Smoking cessation and weight gain: How to quit smoking and avoid gaining weight?
I want to quit smoking, but am afraid I’ll gain weight. What should I do?-Jasmine from Pennsylvania
It’s terrific that you want to quit smoking because smoking is the worst thing you can do for your health. Maybe you have friends who have quit or tried to quit and have gained a lot of weight. If you are already a bit overweight, naturally you don’t want to make it worse. You should know that for your health, smoking is many times worse than being overweight. On the other hand, if you are normal weight, you probably want to stay that way.
If you change nothing in your daily routine except quitting smoking, you will very likely gain about 4 pounds from metabolism changes. However, without eating any more, that 4 pounds typically goes away by itself in a year. On the other hand, if you eat more, you will probably gain even more and keep it.

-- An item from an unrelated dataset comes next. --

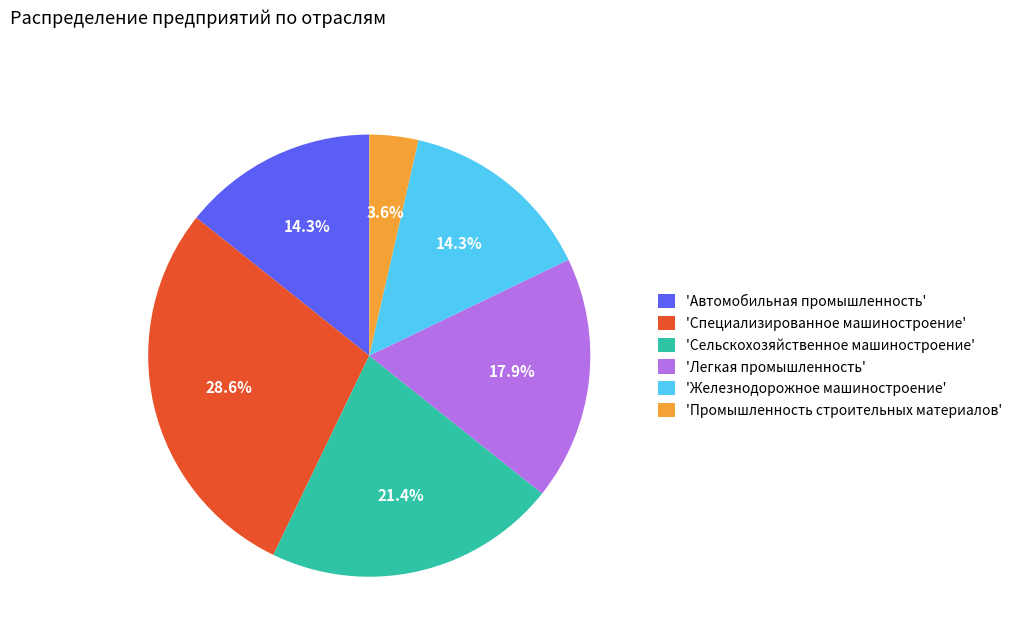

Which slice is the largest?

'Специализированное машиностроение'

After quitting smoking, you have to deal with the habit of putting something into your mouth. Add to that the frequent reminders from your brain’s pleasure center that you are not providing nicotine to it on a regular basis and you might seek to do something that replaces the nicotine. When someone with a nicotine addiction smokes, the nicotine goes to the area of the brain called the limbic system. There, it stimulates nerves to produce a chemical called dopamine which makes us sense pleasure. For many of us, eating does the same thing, particularly carbohydrates like bread and pasta or sugars. So we learn to eat to get the dopamine rather than smoke. Consequently we gain weight, slowly but surely.

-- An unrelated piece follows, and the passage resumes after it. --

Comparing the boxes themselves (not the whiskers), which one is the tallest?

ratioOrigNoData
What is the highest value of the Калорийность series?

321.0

Studies show this urge for dopamine lasts about a minute. If you can do something other than think about smoking or eating, you can learn to ignore the desire. Eventually the urge gets weaker and stops bothering you. If you give in to it, you will always want more food, just as smoking even a little makes you want it more.
Remember to eat smaller meals than usual, and include good quality protein so you won’t feel hungry. Keep sweets to a tiny amount. Eat dense fruits like pears and apples rather than sweet fruits like bananas and grapes. Stick with whole grains rather than white flour and white rice, which tend to make you crave more.
Exercise not only burns more calories, it helps you relax and can be a distraction when you want food or cigarettes. Rather than thinking of yourself as quitting smoking and being on a diet, view your new habits as fulfilling a healthy lifestyle and it will seem easier. Eventually, you’ll wonder why you ever smoked or overate because it will seem natural to live well.